§ **Work task**: In the entries that follow, find the line containing "- _Quit only when you're succeeding._"; from there, copy every line exactly through the line containing "11-20 | 手指缺損".

[Dataset entries]
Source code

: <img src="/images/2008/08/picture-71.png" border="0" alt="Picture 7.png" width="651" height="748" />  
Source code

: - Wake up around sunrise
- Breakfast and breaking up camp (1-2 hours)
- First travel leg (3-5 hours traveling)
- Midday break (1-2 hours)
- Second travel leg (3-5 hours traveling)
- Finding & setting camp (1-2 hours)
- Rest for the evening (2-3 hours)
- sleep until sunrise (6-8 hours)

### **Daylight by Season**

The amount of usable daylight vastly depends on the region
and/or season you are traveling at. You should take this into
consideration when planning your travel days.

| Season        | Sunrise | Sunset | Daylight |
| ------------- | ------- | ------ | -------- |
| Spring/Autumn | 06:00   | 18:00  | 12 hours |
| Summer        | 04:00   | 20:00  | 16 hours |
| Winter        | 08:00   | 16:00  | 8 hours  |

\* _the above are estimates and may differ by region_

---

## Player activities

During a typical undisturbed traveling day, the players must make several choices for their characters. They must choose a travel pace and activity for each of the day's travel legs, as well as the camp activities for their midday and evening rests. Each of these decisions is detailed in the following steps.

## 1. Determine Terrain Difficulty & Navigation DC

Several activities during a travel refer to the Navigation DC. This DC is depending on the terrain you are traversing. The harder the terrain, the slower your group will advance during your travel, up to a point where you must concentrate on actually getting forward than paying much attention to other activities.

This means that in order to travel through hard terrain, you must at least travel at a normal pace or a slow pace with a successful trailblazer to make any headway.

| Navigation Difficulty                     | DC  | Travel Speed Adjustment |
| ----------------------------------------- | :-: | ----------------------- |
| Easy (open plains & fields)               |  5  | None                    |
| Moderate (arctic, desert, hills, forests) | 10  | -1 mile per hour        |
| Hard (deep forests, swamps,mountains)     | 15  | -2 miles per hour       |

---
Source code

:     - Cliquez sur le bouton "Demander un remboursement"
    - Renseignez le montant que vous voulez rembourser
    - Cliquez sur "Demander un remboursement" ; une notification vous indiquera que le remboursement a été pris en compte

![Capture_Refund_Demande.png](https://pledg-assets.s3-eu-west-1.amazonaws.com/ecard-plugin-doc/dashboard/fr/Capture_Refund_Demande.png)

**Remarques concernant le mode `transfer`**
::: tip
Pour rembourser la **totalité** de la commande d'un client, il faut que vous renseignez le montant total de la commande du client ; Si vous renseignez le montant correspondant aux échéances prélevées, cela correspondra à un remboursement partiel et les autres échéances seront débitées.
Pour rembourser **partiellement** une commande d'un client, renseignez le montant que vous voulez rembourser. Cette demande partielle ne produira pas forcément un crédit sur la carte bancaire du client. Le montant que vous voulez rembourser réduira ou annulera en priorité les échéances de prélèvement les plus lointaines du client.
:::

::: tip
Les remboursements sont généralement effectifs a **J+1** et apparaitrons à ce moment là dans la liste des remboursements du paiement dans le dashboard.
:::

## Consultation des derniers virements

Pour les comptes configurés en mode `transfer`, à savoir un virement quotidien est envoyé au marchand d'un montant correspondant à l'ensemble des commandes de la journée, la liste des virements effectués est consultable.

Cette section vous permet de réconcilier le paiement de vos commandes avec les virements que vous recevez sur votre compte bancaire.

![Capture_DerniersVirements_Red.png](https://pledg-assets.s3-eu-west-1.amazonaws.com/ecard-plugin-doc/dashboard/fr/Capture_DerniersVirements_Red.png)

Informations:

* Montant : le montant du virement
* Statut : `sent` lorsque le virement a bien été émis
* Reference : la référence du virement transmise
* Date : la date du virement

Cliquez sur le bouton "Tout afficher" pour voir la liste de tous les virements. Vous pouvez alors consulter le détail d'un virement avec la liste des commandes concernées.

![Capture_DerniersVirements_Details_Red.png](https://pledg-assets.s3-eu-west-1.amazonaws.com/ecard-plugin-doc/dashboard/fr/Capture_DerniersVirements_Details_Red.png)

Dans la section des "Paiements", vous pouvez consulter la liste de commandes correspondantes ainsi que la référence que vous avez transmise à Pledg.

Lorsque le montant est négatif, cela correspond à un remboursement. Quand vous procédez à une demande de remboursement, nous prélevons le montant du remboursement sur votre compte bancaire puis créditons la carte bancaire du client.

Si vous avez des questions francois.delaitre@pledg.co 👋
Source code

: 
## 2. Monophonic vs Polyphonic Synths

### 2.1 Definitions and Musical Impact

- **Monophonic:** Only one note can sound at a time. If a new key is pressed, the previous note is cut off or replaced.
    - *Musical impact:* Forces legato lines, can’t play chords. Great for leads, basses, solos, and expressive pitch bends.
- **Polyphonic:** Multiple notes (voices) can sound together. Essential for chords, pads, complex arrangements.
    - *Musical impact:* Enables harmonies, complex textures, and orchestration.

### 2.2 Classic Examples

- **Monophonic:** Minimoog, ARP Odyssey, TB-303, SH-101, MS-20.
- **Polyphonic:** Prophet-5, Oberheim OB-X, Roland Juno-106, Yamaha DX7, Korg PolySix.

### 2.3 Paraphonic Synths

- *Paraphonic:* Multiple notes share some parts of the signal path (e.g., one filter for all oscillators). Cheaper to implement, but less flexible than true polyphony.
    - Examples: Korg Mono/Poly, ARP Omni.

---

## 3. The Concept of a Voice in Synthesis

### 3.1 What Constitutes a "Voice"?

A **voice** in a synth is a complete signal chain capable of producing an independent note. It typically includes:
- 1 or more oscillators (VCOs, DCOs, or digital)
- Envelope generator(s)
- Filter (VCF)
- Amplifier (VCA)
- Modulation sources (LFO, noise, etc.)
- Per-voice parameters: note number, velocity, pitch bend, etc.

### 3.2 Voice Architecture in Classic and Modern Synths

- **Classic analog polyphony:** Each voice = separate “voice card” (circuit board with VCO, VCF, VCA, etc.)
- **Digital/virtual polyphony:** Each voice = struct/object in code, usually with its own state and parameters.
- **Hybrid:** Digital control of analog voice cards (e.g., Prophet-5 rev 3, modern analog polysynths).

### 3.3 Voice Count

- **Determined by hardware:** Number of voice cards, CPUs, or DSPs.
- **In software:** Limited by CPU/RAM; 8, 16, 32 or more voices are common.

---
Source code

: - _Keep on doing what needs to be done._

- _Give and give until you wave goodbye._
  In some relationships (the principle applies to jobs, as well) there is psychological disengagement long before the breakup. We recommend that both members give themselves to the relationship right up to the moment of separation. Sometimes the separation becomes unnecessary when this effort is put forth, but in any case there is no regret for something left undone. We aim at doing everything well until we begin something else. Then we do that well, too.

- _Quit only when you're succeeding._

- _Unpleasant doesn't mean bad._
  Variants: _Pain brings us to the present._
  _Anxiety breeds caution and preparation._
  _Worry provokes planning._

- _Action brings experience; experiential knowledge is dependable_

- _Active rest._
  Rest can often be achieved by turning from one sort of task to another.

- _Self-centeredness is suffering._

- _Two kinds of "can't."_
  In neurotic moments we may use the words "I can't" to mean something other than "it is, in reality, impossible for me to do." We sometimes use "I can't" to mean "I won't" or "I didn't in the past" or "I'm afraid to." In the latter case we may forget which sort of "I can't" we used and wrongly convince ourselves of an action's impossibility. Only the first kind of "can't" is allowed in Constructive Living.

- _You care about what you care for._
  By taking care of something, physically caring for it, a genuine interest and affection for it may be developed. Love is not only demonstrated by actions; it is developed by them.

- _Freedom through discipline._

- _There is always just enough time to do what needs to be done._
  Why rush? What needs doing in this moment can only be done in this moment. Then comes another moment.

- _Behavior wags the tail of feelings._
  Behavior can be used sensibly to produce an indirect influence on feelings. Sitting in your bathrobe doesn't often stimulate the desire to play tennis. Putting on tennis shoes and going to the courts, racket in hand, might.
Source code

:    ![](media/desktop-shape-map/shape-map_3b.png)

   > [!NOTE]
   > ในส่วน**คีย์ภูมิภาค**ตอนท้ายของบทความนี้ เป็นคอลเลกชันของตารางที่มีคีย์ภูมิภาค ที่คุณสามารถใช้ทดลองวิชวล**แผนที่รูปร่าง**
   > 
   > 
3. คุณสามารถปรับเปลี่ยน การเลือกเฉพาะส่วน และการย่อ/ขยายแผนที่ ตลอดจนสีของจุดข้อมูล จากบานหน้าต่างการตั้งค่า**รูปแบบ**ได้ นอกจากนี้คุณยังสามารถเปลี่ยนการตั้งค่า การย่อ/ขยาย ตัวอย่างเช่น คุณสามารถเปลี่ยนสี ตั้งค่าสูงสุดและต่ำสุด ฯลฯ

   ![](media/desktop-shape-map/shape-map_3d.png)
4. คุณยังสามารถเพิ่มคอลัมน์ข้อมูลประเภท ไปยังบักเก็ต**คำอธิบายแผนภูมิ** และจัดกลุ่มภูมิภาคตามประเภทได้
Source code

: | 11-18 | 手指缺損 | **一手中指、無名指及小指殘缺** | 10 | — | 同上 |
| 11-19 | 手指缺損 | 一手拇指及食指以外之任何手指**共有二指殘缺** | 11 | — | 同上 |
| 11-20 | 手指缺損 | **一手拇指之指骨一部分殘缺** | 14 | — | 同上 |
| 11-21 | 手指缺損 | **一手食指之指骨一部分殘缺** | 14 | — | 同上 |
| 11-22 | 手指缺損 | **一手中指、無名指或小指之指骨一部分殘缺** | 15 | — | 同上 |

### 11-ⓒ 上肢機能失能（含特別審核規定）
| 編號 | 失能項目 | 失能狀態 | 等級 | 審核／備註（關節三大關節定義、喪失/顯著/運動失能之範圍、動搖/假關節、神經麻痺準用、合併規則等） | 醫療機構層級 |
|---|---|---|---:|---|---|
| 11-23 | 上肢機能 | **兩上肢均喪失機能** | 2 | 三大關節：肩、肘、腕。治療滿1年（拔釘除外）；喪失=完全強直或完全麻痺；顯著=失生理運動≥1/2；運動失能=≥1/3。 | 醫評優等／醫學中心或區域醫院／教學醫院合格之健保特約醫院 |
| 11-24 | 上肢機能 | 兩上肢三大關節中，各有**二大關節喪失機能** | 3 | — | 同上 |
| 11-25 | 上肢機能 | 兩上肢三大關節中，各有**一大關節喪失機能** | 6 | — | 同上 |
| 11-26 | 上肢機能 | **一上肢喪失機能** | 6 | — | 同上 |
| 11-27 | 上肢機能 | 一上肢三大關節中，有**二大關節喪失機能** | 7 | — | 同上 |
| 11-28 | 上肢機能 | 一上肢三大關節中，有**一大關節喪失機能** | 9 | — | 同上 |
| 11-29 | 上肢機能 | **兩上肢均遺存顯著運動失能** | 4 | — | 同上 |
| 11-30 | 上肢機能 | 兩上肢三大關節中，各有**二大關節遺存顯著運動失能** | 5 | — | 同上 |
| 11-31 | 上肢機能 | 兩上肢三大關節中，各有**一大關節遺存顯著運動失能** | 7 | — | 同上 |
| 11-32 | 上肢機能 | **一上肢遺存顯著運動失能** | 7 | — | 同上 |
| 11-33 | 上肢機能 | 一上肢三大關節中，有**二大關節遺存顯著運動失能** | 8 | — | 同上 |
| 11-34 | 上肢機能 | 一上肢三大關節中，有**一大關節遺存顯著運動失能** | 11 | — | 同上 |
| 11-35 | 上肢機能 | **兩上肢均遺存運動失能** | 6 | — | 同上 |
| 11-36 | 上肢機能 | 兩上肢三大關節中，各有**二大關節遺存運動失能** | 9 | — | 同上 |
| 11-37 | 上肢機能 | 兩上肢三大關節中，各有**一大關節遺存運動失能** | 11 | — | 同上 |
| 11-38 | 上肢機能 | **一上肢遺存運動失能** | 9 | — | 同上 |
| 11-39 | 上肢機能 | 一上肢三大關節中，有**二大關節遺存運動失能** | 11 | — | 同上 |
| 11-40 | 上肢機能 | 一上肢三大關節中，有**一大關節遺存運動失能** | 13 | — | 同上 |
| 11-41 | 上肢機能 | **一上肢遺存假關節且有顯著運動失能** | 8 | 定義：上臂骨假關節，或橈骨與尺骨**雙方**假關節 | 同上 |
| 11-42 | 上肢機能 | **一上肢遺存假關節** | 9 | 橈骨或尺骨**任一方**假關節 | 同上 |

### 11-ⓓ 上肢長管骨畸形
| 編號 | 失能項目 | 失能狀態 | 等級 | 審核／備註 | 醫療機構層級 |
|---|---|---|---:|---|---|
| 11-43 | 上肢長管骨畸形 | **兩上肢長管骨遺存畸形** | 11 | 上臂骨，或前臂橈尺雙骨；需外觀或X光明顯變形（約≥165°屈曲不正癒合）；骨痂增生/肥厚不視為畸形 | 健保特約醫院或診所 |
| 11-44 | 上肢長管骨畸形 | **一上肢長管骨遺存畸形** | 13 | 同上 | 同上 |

§ **Exercise solution**:
- _Quit only when you're succeeding._

- _Unpleasant doesn't mean bad._
  Variants: _Pain brings us to the present._
  _Anxiety breeds caution and preparation._
  _Worry provokes planning._

- _Action brings experience; experiential knowledge is dependable_

- _Active rest._
  Rest can often be achieved by turning from one sort of task to another.

- _Self-centeredness is suffering._

- _Two kinds of "can't."_
  In neurotic moments we may use the words "I can't" to mean something other than "it is, in reality, impossible for me to do." We sometimes use "I can't" to mean "I won't" or "I didn't in the past" or "I'm afraid to." In the latter case we may forget which sort of "I can't" we used and wrongly convince ourselves of an action's impossibility. Only the first kind of "can't" is allowed in Constructive Living.

- _You care about what you care for._
  By taking care of something, physically caring for it, a genuine interest and affection for it may be developed. Love is not only demonstrated by actions; it is developed by them.

- _Freedom through discipline._

- _There is always just enough time to do what needs to be done._
  Why rush? What needs doing in this moment can only be done in this moment. Then comes another moment.

- _Behavior wags the tail of feelings._
  Behavior can be used sensibly to produce an indirect influence on feelings. Sitting in your bathrobe doesn't often stimulate the desire to play tennis. Putting on tennis shoes and going to the courts, racket in hand, might.
Source code

:    ![](media/desktop-shape-map/shape-map_3b.png)

   > [!NOTE]
   > ในส่วน**คีย์ภูมิภาค**ตอนท้ายของบทความนี้ เป็นคอลเลกชันของตารางที่มีคีย์ภูมิภาค ที่คุณสามารถใช้ทดลองวิชวล**แผนที่รูปร่าง**
   > 
   > 
3. คุณสามารถปรับเปลี่ยน การเลือกเฉพาะส่วน และการย่อ/ขยายแผนที่ ตลอดจนสีของจุดข้อมูล จากบานหน้าต่างการตั้งค่า**รูปแบบ**ได้ นอกจากนี้คุณยังสามารถเปลี่ยนการตั้งค่า การย่อ/ขยาย ตัวอย่างเช่น คุณสามารถเปลี่ยนสี ตั้งค่าสูงสุดและต่ำสุด ฯลฯ

   ![](media/desktop-shape-map/shape-map_3d.png)
4. คุณยังสามารถเพิ่มคอลัมน์ข้อมูลประเภท ไปยังบักเก็ต**คำอธิบายแผนภูมิ** และจัดกลุ่มภูมิภาคตามประเภทได้
Source code

: | 11-18 | 手指缺損 | **一手中指、無名指及小指殘缺** | 10 | — | 同上 |
| 11-19 | 手指缺損 | 一手拇指及食指以外之任何手指**共有二指殘缺** | 11 | — | 同上 |
| 11-20 | 手指缺損 | **一手拇指之指骨一部分殘缺** | 14 | — | 同上 |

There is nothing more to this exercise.